Task directions> Strip the pictures, then copy the remaining data exactly as it stands.

** Stored data follows **

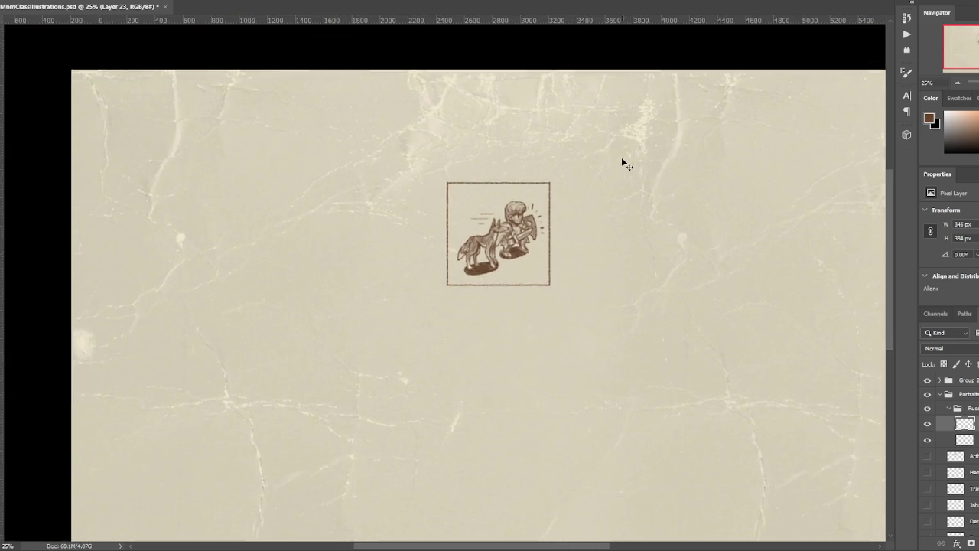
pyautogui.press('ctrl+plus')
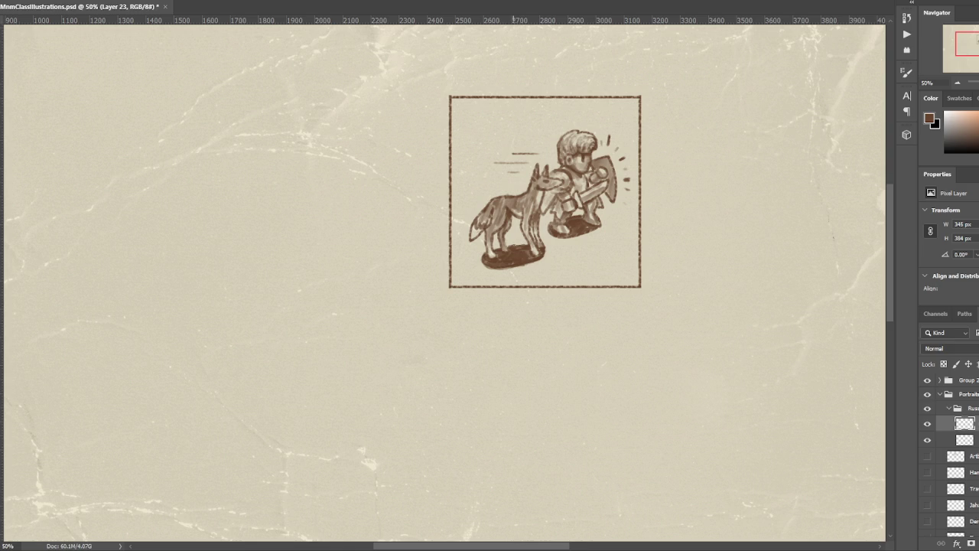
pyautogui.press('ctrl+minus')
pyautogui.press('ctrl+minus')
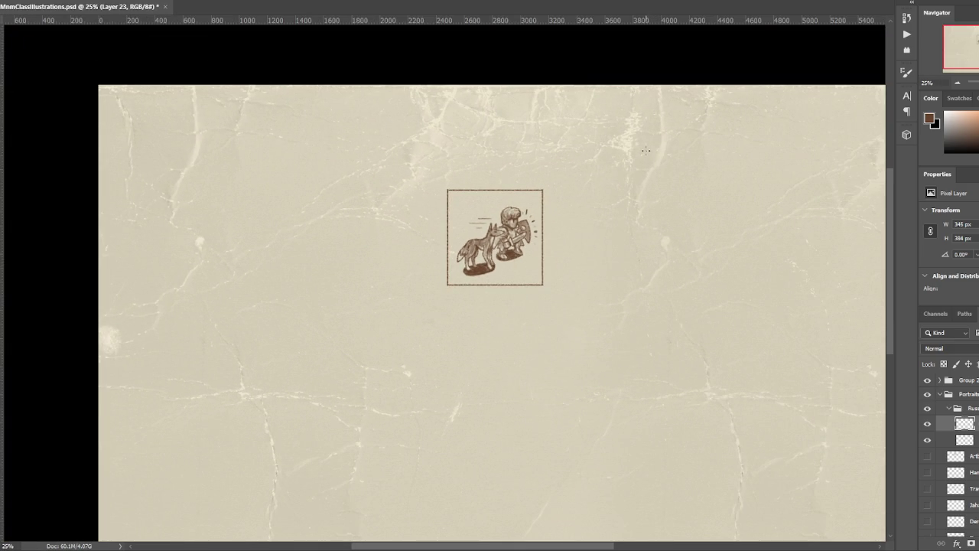
pyautogui.press('ctrl+plus')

** End of Stored data **

Solution for this problem>
pyautogui.press('ctrl+plus')
pyautogui.press('ctrl+minus')
pyautogui.press('ctrl+minus')
pyautogui.press('ctrl+plus')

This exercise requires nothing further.